Art made of data. Conceptual artist R. Luke Dubois makes unconventional portraits — of presidents, cities, himself and even Britney Spears — using data. Each one of his projects provide a new visualization of the data available to us. For one, Dubois wanted to re-create the US Census in a way that actually told the story of America instead of collecting lifeless data such as age and occupation. To do this, he joined 21 dating websites and captured the profiles of 19 million Americans. Using the data, he redrew a map of America, replacing city names with the word people use more in that city than anywhere else. For another project, he created an art installation using a Walther PPK 9mm handgun that had been used in a shooting in New Orleans. The gun fires a blank every time a 911 call reports a shooting in the city, as the bullet casings pile up around it. “You call this data visualization,” he says. “When you do it right, it’s illuminating. When you do it wrong, it’s anesthetizing. It reduces people to numbers. So watch out.”
When you are the OS. “Today’s computers are so amazing, we fail to recognize how terrible they are,” says Meron Gribetz of Meta. He’s noticed what many of us have too – that computers and smartphones take us away from our surroundings.
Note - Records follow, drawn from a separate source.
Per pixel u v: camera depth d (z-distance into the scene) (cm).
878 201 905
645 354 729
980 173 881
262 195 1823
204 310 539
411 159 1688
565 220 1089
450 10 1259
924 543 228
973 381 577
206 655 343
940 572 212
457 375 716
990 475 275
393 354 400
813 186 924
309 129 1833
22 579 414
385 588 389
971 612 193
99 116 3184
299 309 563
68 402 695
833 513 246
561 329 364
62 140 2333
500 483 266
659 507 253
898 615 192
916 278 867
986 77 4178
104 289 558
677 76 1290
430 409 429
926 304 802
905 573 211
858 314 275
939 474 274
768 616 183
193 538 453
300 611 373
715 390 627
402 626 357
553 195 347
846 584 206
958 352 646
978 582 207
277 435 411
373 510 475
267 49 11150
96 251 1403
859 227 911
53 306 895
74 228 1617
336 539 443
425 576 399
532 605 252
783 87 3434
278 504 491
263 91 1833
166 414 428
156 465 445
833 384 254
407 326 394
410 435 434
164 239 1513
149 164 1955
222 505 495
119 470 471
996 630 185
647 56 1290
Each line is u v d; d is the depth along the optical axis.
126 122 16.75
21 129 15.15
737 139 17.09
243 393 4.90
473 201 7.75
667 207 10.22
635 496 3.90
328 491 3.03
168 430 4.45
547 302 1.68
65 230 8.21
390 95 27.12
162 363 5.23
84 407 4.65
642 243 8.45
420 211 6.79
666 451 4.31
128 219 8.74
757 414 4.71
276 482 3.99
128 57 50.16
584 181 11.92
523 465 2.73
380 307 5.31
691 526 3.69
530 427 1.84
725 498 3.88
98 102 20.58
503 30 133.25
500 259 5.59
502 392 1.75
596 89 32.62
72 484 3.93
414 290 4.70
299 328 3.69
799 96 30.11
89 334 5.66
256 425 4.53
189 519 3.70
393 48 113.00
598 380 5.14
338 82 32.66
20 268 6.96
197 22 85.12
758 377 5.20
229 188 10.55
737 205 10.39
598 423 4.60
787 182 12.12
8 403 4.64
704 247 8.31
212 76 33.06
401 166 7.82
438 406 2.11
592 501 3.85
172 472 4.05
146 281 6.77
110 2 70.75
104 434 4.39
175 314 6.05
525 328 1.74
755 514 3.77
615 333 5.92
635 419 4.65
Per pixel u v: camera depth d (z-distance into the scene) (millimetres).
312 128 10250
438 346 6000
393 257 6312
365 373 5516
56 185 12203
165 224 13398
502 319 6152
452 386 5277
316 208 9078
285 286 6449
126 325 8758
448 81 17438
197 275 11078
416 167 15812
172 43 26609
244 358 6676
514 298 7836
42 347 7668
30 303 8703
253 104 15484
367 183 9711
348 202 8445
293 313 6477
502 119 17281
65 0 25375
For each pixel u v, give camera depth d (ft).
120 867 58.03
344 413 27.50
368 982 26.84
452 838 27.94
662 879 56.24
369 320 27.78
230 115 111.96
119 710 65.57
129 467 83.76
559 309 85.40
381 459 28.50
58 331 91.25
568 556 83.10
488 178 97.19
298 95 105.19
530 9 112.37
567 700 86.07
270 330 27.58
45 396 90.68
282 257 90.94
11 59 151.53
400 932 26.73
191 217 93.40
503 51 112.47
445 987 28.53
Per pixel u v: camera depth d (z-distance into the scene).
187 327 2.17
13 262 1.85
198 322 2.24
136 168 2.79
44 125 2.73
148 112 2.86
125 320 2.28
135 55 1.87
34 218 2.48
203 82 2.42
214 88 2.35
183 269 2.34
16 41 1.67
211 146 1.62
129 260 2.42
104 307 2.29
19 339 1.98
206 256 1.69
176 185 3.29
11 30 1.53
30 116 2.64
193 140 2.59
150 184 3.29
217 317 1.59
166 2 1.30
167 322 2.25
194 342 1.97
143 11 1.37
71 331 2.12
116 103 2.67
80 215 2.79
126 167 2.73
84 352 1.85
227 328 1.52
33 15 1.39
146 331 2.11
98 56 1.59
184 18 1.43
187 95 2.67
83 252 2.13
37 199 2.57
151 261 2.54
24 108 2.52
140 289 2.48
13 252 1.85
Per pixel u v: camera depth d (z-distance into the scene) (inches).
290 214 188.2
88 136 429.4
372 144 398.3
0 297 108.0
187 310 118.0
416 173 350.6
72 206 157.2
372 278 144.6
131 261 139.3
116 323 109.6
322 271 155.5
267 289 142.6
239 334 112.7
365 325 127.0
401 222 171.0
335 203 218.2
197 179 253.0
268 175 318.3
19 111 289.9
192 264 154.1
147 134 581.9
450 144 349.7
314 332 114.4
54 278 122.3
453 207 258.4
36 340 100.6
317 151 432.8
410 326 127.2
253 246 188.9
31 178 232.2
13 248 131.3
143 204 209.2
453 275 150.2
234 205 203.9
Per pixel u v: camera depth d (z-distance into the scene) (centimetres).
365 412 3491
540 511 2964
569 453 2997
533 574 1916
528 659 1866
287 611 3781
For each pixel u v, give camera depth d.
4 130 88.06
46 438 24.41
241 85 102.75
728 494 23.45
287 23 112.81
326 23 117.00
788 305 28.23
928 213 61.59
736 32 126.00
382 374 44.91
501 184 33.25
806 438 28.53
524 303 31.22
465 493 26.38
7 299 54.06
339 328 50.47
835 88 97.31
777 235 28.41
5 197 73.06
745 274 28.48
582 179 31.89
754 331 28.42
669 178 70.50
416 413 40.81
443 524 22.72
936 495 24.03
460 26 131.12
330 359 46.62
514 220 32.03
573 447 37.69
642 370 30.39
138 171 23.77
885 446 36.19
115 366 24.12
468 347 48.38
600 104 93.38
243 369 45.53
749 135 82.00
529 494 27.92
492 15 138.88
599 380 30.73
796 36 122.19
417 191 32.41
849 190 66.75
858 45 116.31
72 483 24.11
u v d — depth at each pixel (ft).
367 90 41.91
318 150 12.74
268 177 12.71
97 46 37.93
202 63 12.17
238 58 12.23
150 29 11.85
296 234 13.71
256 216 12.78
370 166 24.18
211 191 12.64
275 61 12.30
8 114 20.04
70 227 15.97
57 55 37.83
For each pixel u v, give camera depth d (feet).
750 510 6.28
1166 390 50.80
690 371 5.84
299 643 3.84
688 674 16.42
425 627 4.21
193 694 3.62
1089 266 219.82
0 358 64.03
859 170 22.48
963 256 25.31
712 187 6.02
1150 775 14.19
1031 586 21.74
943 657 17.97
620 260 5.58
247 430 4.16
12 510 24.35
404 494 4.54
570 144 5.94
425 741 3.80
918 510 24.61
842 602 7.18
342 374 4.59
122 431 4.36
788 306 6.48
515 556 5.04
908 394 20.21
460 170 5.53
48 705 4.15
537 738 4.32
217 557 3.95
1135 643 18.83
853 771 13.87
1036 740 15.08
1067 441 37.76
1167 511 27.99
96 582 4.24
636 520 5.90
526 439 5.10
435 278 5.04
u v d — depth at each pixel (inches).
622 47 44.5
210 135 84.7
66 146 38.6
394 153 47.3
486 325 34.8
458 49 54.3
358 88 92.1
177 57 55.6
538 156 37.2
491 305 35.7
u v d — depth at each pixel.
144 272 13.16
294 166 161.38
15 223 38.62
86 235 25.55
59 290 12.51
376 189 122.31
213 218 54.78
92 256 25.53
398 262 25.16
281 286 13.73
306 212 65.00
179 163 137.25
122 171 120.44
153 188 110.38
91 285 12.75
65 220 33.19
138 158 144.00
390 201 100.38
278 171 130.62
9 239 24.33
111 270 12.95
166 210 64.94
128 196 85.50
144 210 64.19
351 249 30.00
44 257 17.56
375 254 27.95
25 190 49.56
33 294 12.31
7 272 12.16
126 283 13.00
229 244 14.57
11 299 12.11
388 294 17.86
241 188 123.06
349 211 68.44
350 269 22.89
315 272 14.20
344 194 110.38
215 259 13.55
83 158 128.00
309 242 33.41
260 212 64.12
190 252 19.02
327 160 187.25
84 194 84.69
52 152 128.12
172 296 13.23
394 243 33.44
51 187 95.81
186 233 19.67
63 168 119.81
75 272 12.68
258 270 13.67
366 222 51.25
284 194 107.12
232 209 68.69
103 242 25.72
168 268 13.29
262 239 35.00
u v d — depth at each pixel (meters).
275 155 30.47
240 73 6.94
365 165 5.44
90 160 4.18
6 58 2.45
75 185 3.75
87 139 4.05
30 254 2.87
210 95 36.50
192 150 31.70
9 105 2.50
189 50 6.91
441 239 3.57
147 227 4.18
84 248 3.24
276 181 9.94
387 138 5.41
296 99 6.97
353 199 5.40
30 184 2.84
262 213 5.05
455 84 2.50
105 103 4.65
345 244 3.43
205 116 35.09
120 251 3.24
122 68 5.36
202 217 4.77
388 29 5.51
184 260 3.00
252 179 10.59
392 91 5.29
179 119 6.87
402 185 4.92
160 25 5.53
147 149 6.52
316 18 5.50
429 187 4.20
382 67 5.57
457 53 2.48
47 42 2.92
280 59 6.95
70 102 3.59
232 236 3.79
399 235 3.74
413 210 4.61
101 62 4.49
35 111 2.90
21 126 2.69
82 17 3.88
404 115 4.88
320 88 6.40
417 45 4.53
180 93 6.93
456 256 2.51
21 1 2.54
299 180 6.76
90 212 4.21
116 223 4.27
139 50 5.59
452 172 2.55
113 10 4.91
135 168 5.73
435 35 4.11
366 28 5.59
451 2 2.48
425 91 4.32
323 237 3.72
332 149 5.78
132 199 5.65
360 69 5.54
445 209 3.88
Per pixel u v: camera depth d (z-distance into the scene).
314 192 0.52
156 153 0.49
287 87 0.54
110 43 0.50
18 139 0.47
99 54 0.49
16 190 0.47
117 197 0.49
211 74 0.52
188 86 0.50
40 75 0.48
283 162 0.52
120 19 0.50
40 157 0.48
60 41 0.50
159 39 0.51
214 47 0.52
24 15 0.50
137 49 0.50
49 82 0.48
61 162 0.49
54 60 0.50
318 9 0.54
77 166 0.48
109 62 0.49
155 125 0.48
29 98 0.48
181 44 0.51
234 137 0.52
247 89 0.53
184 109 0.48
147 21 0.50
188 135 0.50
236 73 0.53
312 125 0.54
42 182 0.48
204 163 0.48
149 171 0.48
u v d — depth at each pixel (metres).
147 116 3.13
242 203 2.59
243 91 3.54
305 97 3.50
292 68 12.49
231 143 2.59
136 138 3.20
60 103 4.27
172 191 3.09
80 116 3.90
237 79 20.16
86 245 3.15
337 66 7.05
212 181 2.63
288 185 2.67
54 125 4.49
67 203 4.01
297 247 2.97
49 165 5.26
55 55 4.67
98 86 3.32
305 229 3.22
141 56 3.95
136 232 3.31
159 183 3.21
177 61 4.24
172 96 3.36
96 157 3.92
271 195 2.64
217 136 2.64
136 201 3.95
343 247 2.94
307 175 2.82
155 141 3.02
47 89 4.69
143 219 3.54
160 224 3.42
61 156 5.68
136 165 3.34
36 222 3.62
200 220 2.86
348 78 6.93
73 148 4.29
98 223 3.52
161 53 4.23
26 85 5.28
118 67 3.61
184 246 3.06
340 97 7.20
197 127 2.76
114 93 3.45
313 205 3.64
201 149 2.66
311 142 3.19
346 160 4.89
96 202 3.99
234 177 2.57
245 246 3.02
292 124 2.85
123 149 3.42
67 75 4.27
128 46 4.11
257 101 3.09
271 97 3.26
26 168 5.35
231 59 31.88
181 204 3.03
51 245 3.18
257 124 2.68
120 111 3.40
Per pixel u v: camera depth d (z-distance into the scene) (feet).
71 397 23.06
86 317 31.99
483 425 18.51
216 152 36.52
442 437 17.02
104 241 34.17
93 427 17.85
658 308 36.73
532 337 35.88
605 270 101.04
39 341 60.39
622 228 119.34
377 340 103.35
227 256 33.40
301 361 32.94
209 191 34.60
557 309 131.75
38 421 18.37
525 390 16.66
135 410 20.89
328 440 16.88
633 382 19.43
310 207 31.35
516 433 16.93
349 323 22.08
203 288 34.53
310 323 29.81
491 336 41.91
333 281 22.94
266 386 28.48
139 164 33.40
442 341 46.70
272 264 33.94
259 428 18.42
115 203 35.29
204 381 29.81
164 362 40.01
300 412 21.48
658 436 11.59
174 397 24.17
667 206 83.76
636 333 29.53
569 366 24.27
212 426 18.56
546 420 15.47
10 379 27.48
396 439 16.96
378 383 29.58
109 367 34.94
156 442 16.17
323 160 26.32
He wants “a more natural machine,” one that will “extend our minds and our senses instead of going against them.” With that, he puts on a headset and demos his company’s Meta 2 augmented reality technology for the first time. It’s very cool. With the headset on, you can grab and place holographic objects where you want them. He shows us an architect working on a design for a room, turning and shaping it in space; a professor holds and turns a holographic “glass brain.” The Meta 2 lets you organize things spatially in the real world – if you’re at your desk, you can put holographic email to your left, and the image of a car you’re thinking of buying on your right. When you get a phone call, a hologram version of your friend appears in front of you, as Gribetz demos live onstage with a call to his engineer Ray. Gribetz calls the Meta 2 a “zero-learning curve computer” in which, as he says, “You are the operating system.”
The future of flying machines. Before drones had applications for journalism, inspection, war and environmental monitoring, the mechanics of flying machines were hashed out in research labs. Autonomous systems expert Raffaello D’Andrea develops quadcopters and other flying craft that can reliably coordinate and carry loads, autonomously build tensile structures, and cope with disturbances. And then he unveils his latest projects that are pushing the boundaries of autonomous flight. On stage he demos a flying wing that can hover and recover from disturbance, an eight-propeller craft that’s extremely symmetrical and ambivalent to orientation, and a highly resilient quadcopter that recovers from the loss of even two propellers. To close he dazzles the hushed audience with a swarm of tiny coordinated micro-quadcopters, lit up in a dreamy, swirling array. The effect is like a large group of fireflies, dancing together in unison.